YOUR GOAL: Can you reproduce the stretch of the material from the line containing "common name: Siberian stonechat" through the line containing "genus: Paxistima", keeping every line identical?

━━━━━ DATA SUPPLIED ━━━━━

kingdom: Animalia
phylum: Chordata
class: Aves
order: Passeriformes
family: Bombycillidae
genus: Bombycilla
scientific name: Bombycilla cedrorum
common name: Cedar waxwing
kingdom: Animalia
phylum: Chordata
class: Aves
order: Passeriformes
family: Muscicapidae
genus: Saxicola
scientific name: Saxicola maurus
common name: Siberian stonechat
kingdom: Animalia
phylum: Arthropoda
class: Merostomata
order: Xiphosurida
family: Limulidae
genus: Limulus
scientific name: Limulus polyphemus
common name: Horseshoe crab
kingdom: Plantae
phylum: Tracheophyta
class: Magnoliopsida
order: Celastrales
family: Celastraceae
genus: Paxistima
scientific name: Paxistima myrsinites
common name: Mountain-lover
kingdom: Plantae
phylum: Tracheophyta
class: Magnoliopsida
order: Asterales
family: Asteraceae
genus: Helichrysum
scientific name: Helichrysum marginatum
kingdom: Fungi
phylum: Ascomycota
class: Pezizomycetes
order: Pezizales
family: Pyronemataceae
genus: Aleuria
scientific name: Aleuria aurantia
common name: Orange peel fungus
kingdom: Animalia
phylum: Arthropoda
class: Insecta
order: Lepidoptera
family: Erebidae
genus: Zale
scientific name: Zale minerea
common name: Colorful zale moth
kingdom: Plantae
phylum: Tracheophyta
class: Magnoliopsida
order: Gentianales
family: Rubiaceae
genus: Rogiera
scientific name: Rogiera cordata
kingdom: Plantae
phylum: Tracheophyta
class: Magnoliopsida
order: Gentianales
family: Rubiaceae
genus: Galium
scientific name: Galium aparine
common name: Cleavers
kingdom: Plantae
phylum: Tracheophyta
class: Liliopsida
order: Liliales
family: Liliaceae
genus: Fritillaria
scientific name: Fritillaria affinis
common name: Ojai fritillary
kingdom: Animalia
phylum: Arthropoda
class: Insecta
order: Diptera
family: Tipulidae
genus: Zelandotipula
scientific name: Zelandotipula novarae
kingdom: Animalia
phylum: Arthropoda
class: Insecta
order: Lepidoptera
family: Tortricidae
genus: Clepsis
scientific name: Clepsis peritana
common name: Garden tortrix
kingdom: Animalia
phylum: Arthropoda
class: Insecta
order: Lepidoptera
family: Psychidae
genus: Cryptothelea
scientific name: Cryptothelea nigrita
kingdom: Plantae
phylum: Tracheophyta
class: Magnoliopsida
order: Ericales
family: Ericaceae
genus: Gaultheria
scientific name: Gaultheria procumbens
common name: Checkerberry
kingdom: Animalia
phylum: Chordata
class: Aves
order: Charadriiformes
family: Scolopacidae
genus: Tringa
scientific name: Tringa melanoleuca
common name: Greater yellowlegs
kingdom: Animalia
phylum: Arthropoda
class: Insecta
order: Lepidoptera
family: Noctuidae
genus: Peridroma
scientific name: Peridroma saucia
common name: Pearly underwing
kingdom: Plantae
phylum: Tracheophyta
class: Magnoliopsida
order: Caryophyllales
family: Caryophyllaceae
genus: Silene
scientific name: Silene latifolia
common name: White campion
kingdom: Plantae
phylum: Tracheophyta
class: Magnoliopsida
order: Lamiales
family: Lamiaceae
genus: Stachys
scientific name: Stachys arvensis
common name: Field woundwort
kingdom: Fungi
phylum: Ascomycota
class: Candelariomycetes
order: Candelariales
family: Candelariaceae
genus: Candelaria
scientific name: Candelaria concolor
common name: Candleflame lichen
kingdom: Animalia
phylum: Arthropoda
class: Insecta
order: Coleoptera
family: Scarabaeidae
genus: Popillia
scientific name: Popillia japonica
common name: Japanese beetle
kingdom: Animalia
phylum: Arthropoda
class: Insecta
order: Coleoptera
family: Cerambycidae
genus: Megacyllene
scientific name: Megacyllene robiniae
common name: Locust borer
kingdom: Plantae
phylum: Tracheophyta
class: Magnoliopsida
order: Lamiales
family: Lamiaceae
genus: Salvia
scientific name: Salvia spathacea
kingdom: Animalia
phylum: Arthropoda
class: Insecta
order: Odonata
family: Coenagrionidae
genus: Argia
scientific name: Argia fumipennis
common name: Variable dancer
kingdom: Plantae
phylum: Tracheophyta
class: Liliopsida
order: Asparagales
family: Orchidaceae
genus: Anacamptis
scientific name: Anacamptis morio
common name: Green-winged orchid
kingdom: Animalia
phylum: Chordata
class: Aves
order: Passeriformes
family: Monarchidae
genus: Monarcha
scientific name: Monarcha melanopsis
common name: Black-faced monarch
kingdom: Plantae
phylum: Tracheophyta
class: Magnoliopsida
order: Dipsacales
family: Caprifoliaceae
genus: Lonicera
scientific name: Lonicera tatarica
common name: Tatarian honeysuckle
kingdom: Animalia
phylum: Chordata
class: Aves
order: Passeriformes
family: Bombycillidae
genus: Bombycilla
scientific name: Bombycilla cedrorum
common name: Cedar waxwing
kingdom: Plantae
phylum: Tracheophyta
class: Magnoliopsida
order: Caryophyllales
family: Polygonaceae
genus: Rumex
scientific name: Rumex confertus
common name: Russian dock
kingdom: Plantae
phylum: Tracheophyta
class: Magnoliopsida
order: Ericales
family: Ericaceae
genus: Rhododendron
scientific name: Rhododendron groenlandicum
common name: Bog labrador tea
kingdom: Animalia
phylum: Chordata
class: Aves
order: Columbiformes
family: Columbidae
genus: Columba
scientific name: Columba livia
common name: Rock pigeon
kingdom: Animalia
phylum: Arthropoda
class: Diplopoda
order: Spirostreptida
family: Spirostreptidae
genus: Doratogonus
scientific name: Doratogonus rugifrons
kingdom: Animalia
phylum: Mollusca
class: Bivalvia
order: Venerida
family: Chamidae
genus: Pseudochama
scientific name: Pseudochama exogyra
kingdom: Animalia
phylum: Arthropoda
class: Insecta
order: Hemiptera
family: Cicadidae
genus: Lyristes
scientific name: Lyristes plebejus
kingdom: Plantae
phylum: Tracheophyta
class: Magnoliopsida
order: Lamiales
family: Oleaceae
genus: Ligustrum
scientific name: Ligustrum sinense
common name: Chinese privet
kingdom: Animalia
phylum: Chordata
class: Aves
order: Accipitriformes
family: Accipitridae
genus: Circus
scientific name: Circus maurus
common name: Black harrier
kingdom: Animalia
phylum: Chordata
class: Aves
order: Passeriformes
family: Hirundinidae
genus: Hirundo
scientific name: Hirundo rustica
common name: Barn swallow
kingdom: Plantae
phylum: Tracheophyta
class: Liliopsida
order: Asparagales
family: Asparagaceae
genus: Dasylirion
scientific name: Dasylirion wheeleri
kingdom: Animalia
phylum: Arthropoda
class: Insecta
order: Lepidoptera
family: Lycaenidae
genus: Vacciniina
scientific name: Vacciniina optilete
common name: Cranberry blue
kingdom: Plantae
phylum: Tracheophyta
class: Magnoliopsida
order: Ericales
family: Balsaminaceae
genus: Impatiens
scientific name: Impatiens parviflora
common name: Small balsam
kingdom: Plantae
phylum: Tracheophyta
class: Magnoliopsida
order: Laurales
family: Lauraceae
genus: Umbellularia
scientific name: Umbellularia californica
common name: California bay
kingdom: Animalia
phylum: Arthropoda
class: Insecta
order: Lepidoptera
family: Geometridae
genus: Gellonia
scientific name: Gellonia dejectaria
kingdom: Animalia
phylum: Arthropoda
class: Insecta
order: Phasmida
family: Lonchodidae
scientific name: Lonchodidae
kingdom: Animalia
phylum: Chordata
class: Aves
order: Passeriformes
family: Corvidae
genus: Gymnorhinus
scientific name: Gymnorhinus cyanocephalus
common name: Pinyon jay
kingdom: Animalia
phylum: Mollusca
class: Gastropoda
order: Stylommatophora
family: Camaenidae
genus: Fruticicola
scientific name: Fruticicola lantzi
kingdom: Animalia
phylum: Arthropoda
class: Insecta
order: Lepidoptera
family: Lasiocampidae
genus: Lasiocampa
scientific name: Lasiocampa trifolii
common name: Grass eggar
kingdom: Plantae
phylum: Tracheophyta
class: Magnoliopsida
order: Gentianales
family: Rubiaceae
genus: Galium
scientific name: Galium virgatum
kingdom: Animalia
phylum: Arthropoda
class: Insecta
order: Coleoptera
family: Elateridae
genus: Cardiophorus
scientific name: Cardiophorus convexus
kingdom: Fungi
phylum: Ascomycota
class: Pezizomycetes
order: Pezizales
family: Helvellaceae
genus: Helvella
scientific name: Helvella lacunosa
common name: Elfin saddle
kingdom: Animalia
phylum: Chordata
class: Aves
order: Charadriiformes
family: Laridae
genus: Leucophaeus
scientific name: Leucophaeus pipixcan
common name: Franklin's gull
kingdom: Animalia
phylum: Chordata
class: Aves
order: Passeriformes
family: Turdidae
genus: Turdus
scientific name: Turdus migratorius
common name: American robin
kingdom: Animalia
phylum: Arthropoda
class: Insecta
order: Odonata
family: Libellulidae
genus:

━━━━━

REPLY:
common name: Siberian stonechat
kingdom: Animalia
phylum: Arthropoda
class: Merostomata
order: Xiphosurida
family: Limulidae
genus: Limulus
scientific name: Limulus polyphemus
common name: Horseshoe crab
kingdom: Plantae
phylum: Tracheophyta
class: Magnoliopsida
order: Celastrales
family: Celastraceae
genus: Paxistima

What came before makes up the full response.